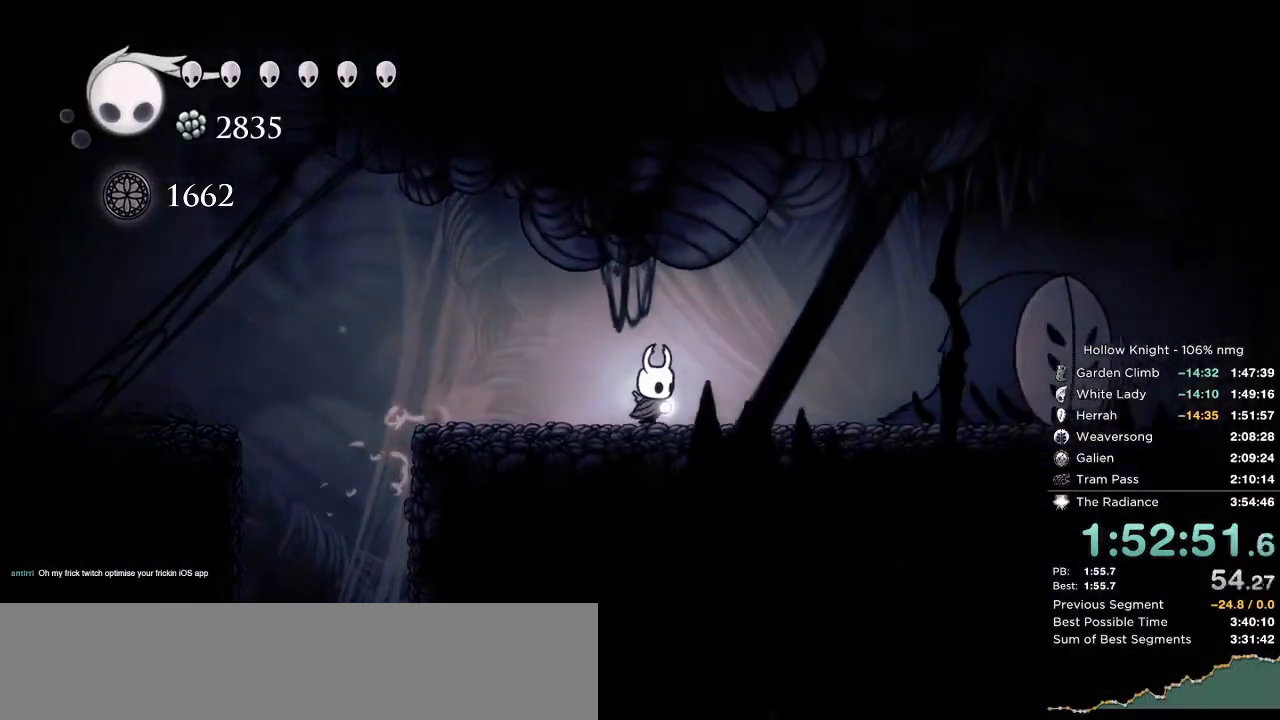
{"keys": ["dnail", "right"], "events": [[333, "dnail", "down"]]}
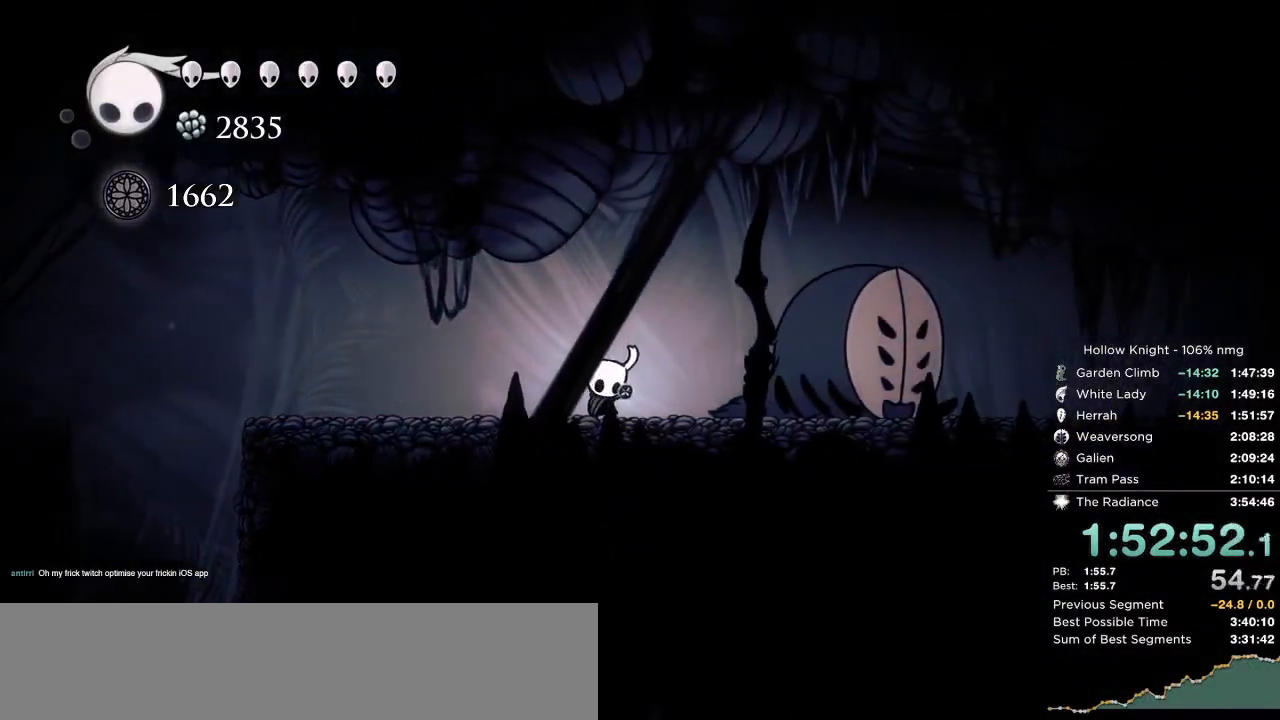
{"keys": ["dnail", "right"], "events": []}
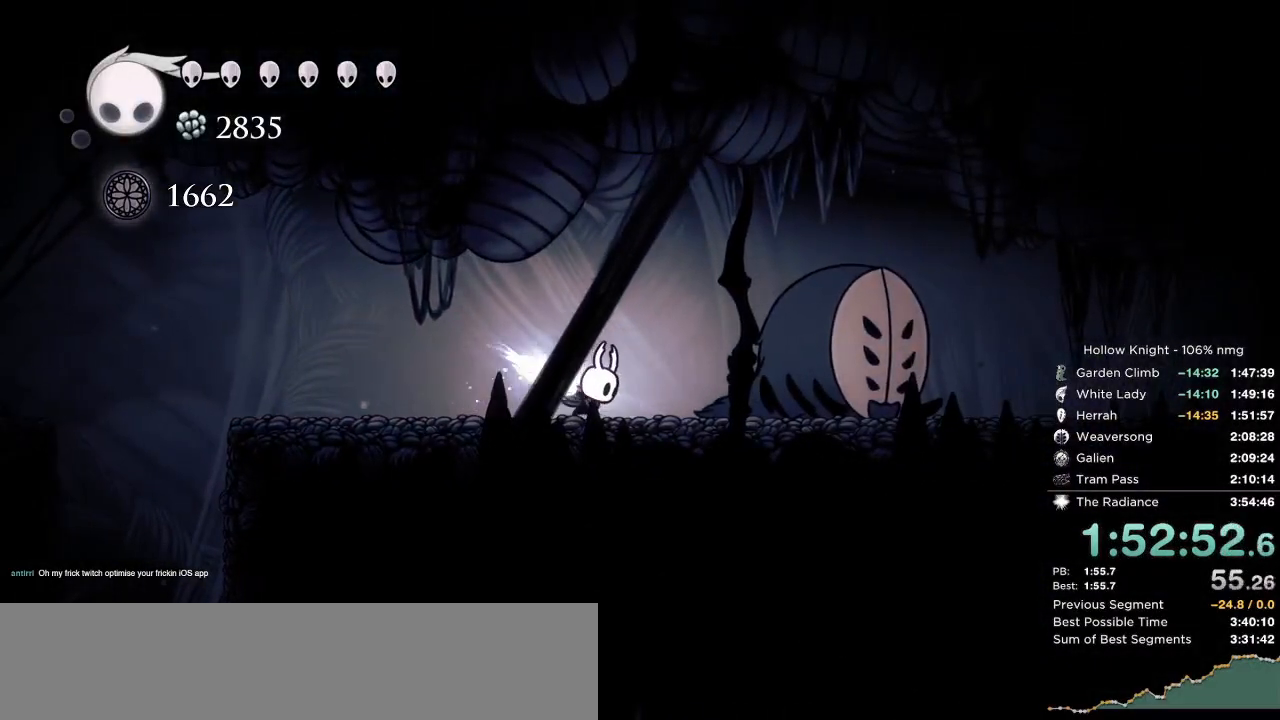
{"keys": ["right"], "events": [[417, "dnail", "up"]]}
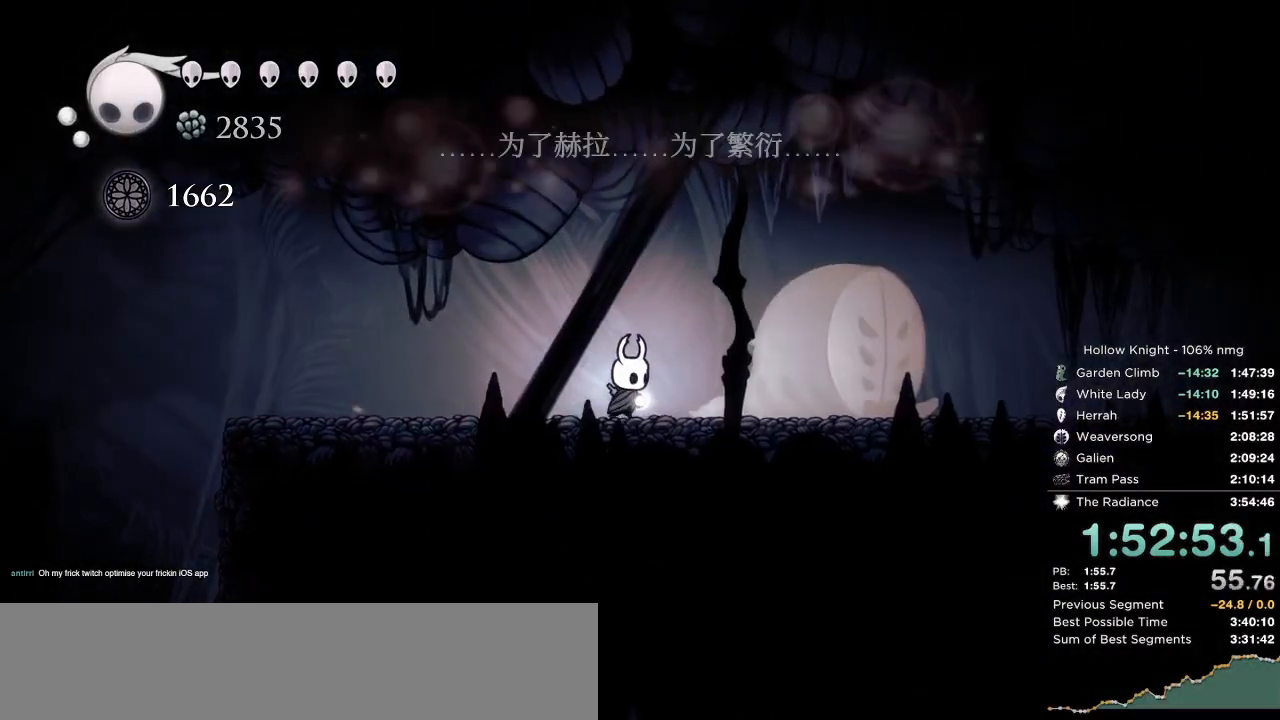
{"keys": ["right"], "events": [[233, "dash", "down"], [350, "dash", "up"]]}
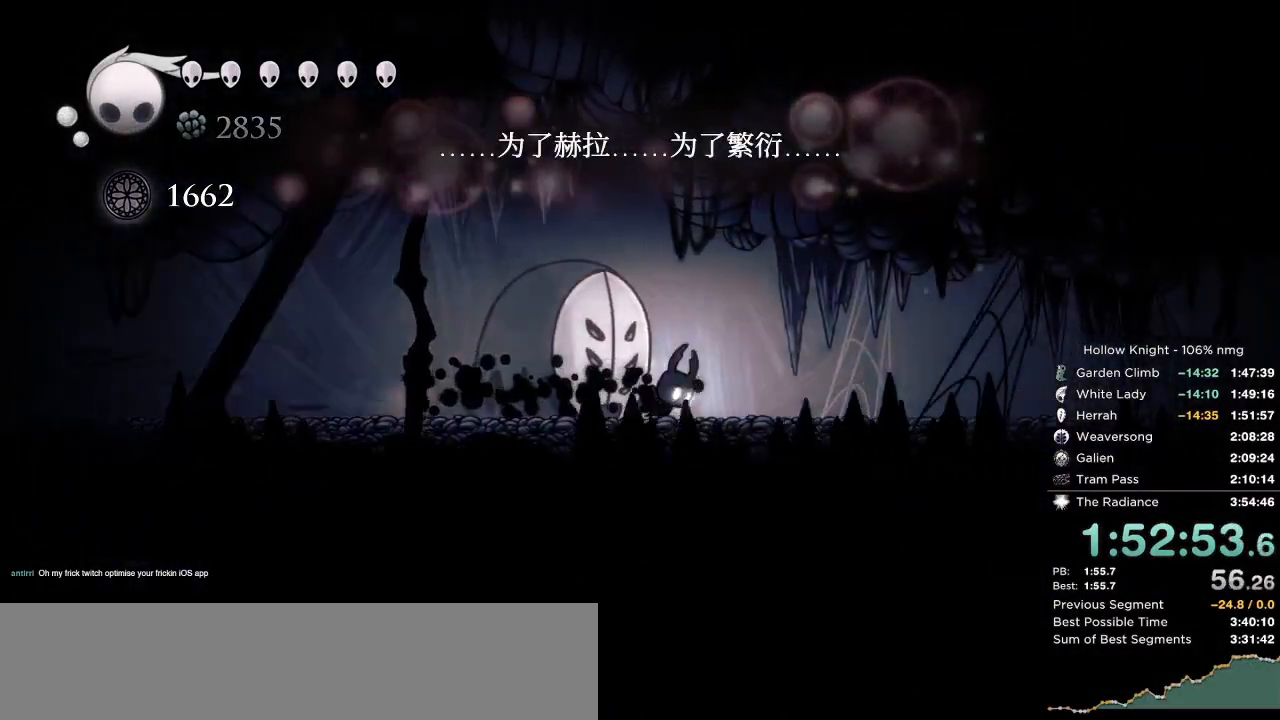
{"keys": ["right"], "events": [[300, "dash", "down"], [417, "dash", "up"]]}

**The problem**: Every line of the data above that includes "dnail" should be listed.

**Task result**:
{"keys": ["dnail", "right"], "events": [[333, "dnail", "down"]]}
{"keys": ["dnail", "right"], "events": []}
{"keys": ["right"], "events": [[417, "dnail", "up"]]}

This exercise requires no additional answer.